Buck, with his German passport, is arrested as a spy at the outbreak of World War I, threatened with execution, but spends the duration in an internment camp in England while Eilin and Billy are forced by poverty and circumstance to live with her family in Ireland and arrive just as the rebels mount their attack in Dublin. In Germany in the 1920's, Billy and Karin fall in love (haltingly) and there are ships and racehorses, jazz and stories of the Wild West, which Billy and Karin become obsessed with, and which function as a kind of flawed motif of escape into freedom and open spaces that Behrens doesn't quite drive home.

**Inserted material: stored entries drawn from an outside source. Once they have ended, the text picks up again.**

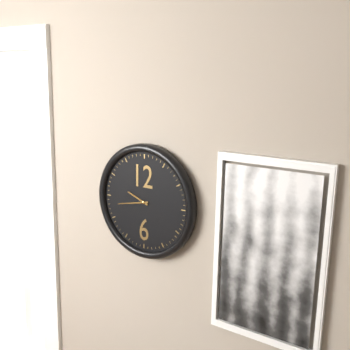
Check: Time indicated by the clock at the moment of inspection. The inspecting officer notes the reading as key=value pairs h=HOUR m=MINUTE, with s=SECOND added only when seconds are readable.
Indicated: h=9 m=43
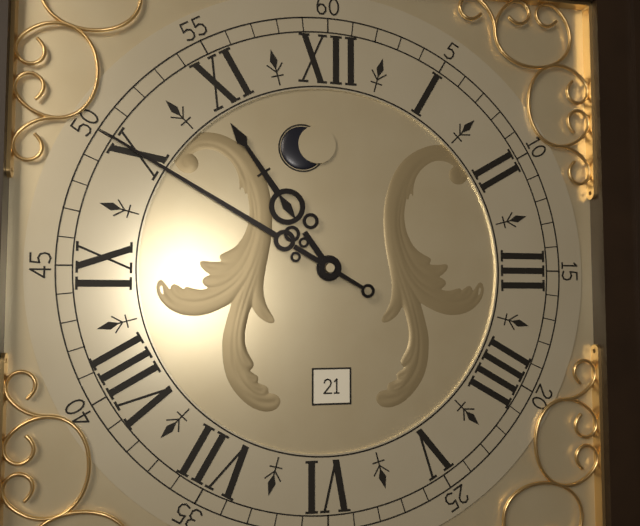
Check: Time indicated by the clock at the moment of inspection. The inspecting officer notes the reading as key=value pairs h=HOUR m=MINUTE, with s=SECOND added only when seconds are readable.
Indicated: h=10 m=50
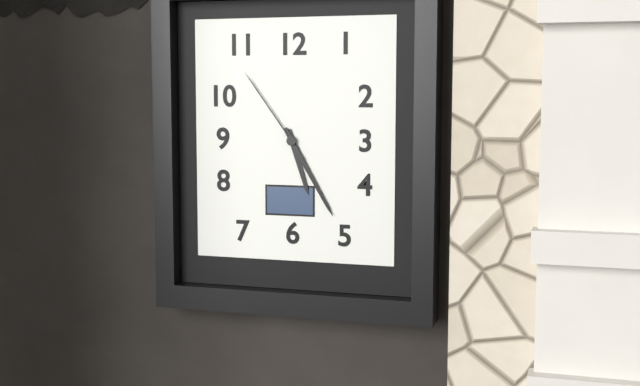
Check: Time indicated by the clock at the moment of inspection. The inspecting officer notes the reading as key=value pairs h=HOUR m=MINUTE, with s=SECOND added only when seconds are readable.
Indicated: h=5 m=25 s=54
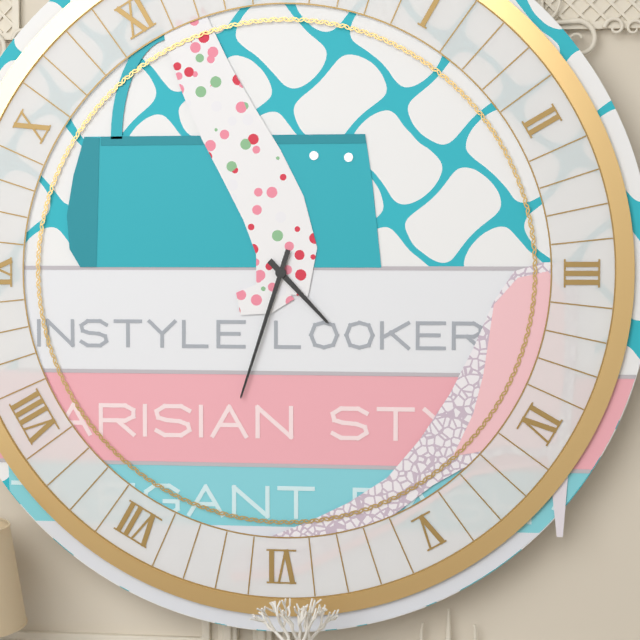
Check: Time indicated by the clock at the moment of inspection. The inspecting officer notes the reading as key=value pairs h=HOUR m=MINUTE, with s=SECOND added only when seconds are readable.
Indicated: h=4 m=33
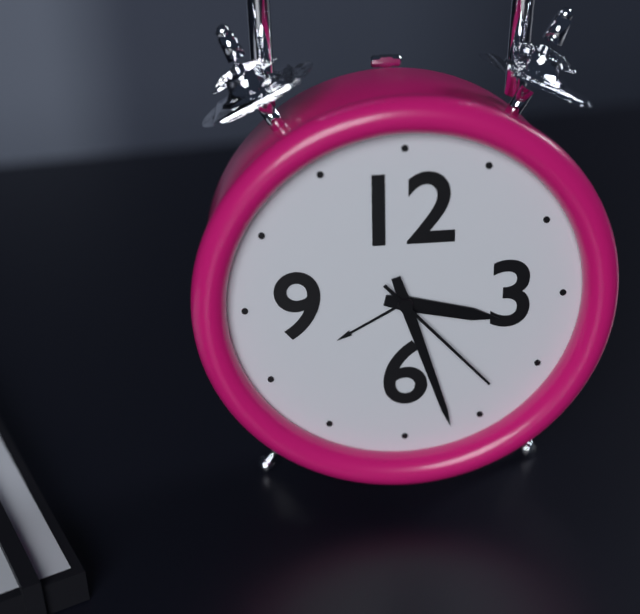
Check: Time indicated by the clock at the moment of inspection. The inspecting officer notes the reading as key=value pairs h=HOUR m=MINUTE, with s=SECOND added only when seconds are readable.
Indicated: h=3 m=27 s=23
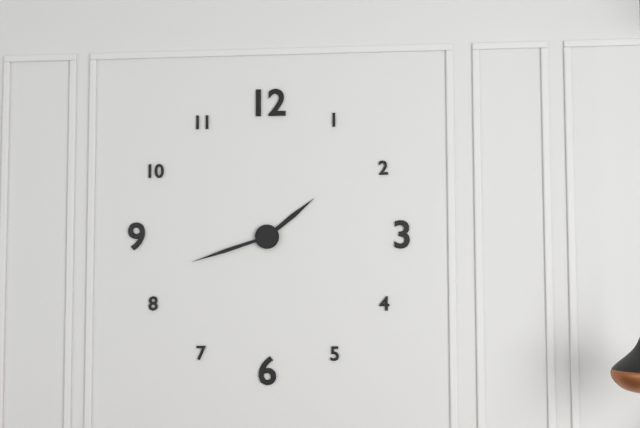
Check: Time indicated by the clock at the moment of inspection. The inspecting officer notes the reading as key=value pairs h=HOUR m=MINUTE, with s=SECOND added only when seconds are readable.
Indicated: h=1 m=42
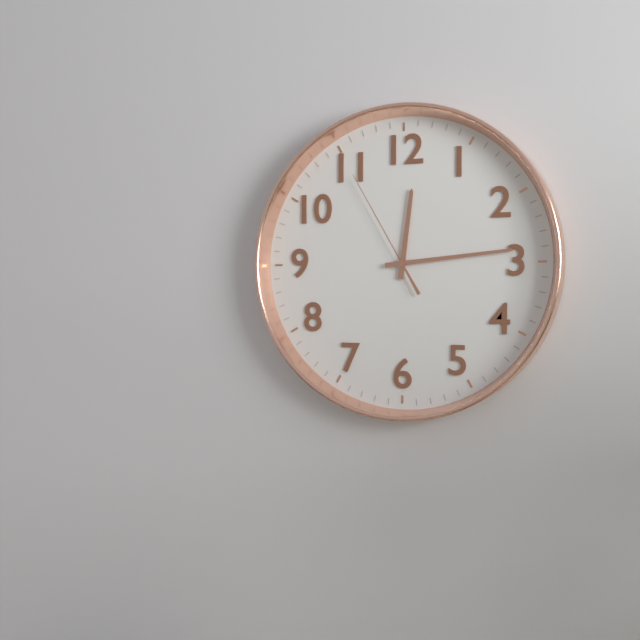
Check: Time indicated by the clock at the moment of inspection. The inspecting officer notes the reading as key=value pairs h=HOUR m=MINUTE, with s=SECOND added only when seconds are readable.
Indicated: h=12 m=14 s=55
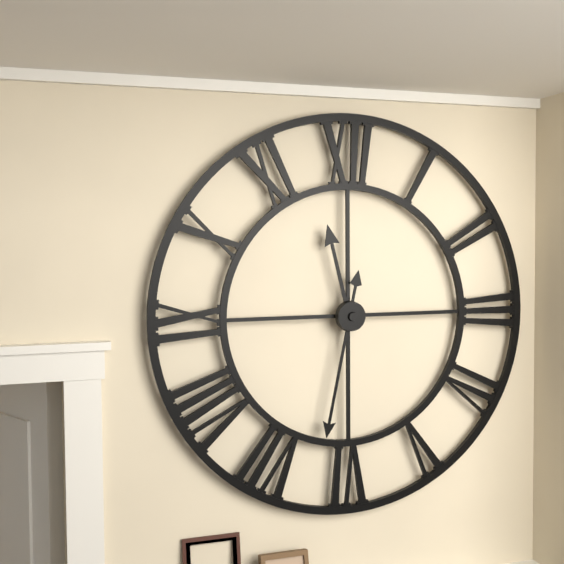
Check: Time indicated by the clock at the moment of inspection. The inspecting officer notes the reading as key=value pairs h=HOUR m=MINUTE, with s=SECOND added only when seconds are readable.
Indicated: h=11 m=32
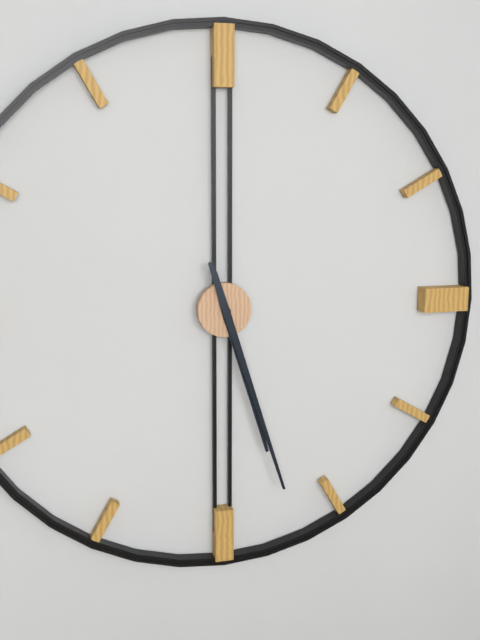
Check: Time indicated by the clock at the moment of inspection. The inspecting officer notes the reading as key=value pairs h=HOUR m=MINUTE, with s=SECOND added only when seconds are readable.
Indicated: h=5 m=27
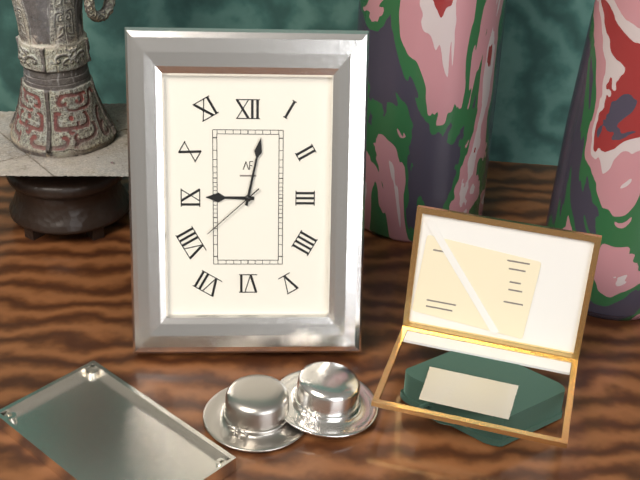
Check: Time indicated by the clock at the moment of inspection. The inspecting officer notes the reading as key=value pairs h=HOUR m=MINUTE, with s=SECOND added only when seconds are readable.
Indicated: h=9 m=2 s=38
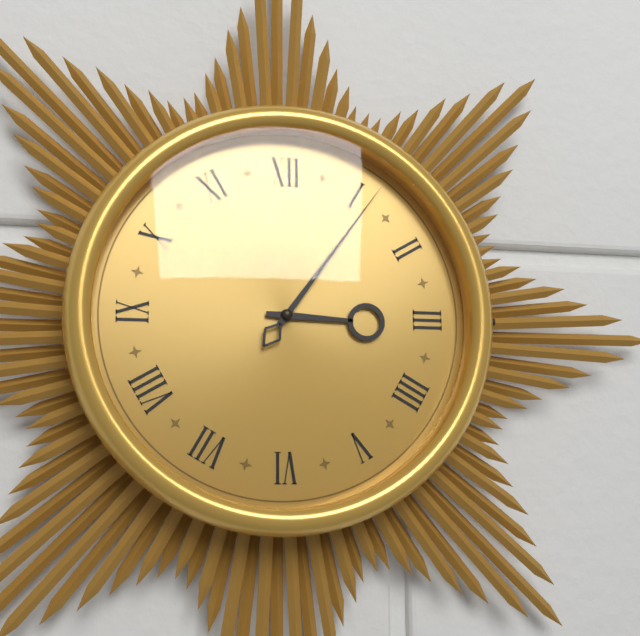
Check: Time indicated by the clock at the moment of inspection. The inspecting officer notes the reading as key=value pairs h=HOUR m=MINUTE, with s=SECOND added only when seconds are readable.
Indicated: h=3 m=6
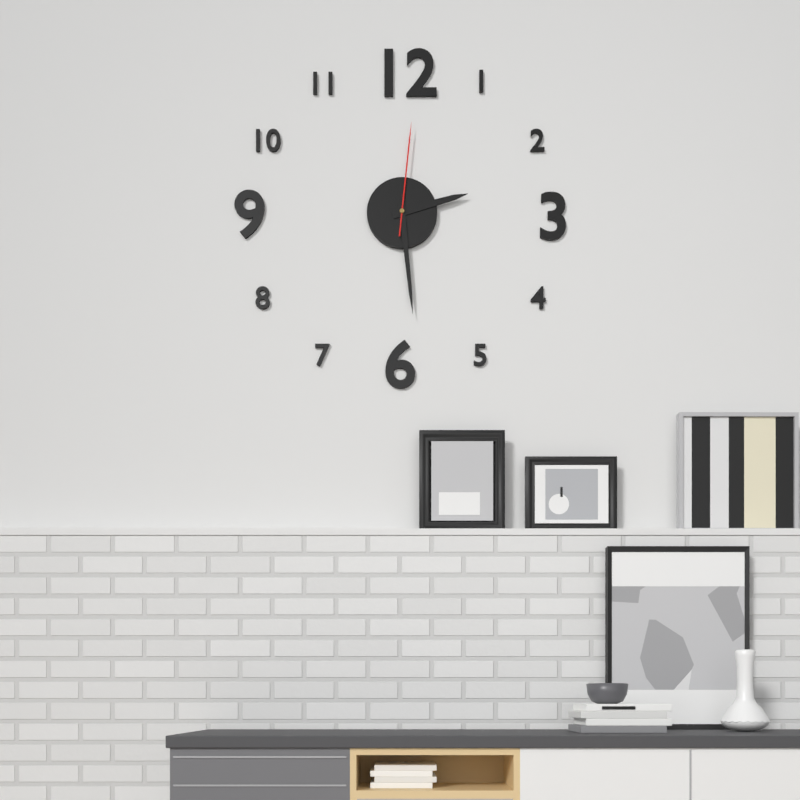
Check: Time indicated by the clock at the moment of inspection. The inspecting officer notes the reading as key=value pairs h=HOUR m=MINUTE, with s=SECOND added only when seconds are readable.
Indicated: h=2 m=29 s=1
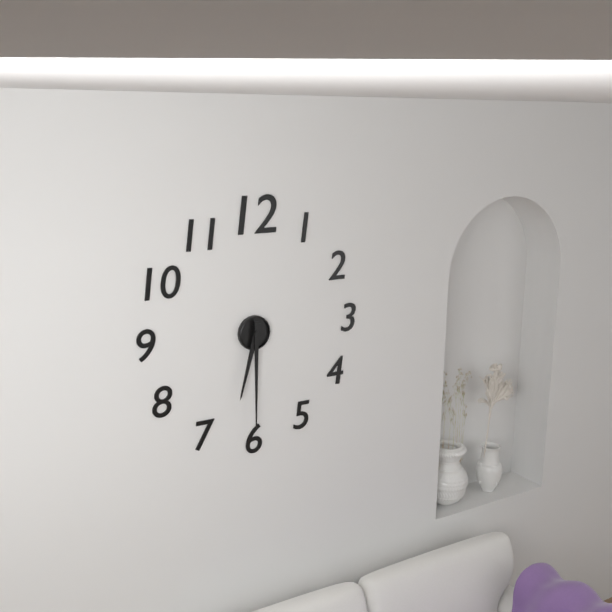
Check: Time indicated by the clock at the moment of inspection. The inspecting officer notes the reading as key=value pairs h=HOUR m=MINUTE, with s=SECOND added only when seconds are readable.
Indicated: h=6 m=30
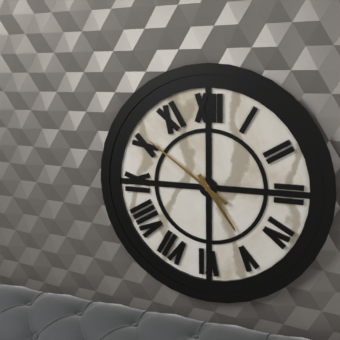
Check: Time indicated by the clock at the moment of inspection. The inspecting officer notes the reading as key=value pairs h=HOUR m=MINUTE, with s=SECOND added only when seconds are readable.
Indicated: h=4 m=51
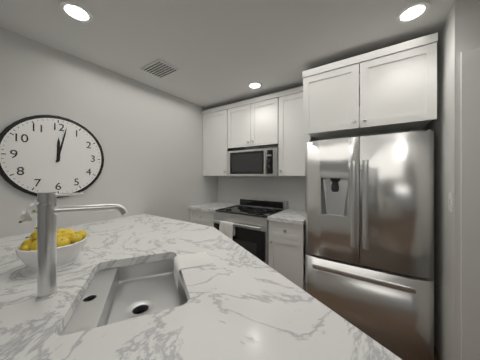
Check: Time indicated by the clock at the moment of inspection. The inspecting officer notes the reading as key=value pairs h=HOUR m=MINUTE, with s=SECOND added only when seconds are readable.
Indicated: h=12 m=2
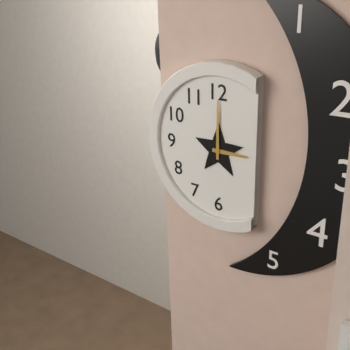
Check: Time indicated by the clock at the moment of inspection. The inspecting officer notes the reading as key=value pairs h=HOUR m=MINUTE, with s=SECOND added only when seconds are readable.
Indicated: h=3 m=0
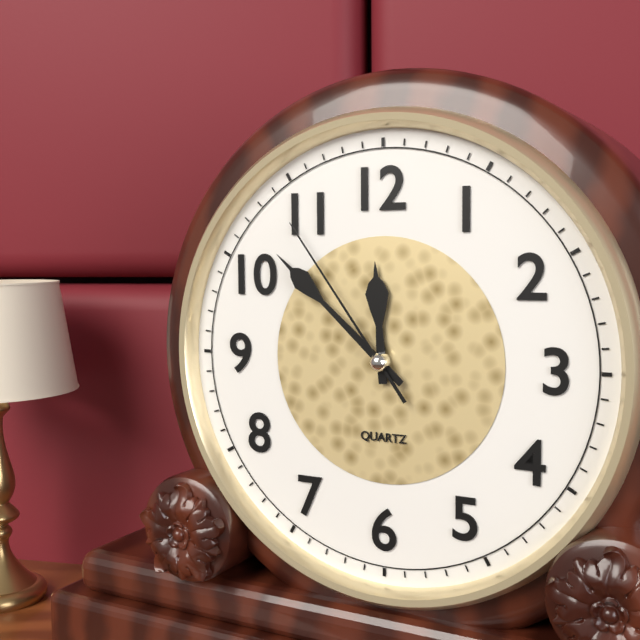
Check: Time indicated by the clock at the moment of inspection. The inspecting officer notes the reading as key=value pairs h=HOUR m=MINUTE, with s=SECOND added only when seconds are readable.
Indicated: h=11 m=52 s=54
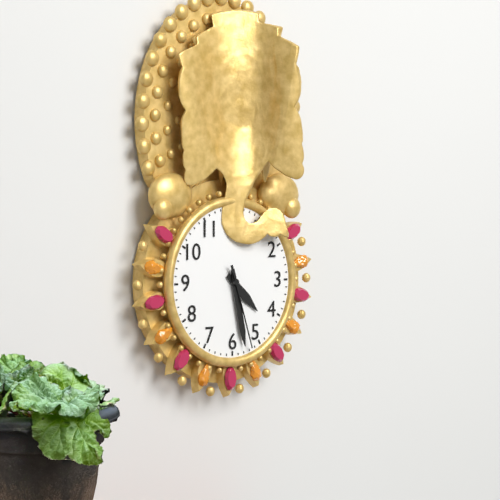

Behrens is a beautiful, lyric writer. His understanding of the age and command of it, moment to moment, is impressive. What is less so is the arc of Billy and Karin's romance, so often interrupted by war and politics, and their final escape from Germany as it collapses completely into the street-fighting and savagery of Nazism. He states in the first line that this is Karin's story, but that's a lie. A perfectly calibrated one. One that Billy, as narrator, would absolutely tell—wholly in keeping with his obsession with protecting and saving Karin Weinbrenner—but a lie nonetheless. Karin (absent for so much of the novel, unknowable when she is present, and never really given the same life as a character as is Billy, Buck, Eilin or even some of Behrens minor characters like the young SS stooge Gunter Krebs) is merely that thing which drives Billy Lange to act. More symbol than person.
Still, everything is beautiful in the details, in the smallness of personal moments even as we know that no matter how calm, how peaceful the moment, it will not last. That everything will blow up again. That the world and everyone in it will be shattered in a future that the characters can not see coming.
Jason Sheehan is an ex-chef, a former restaurant critic and the current food editor of Philadelphia magazine. But when no one is looking, he spends his time writing books about spaceships, aliens, giant robots and ray guns. Tales From the Radiation Age is his latest book.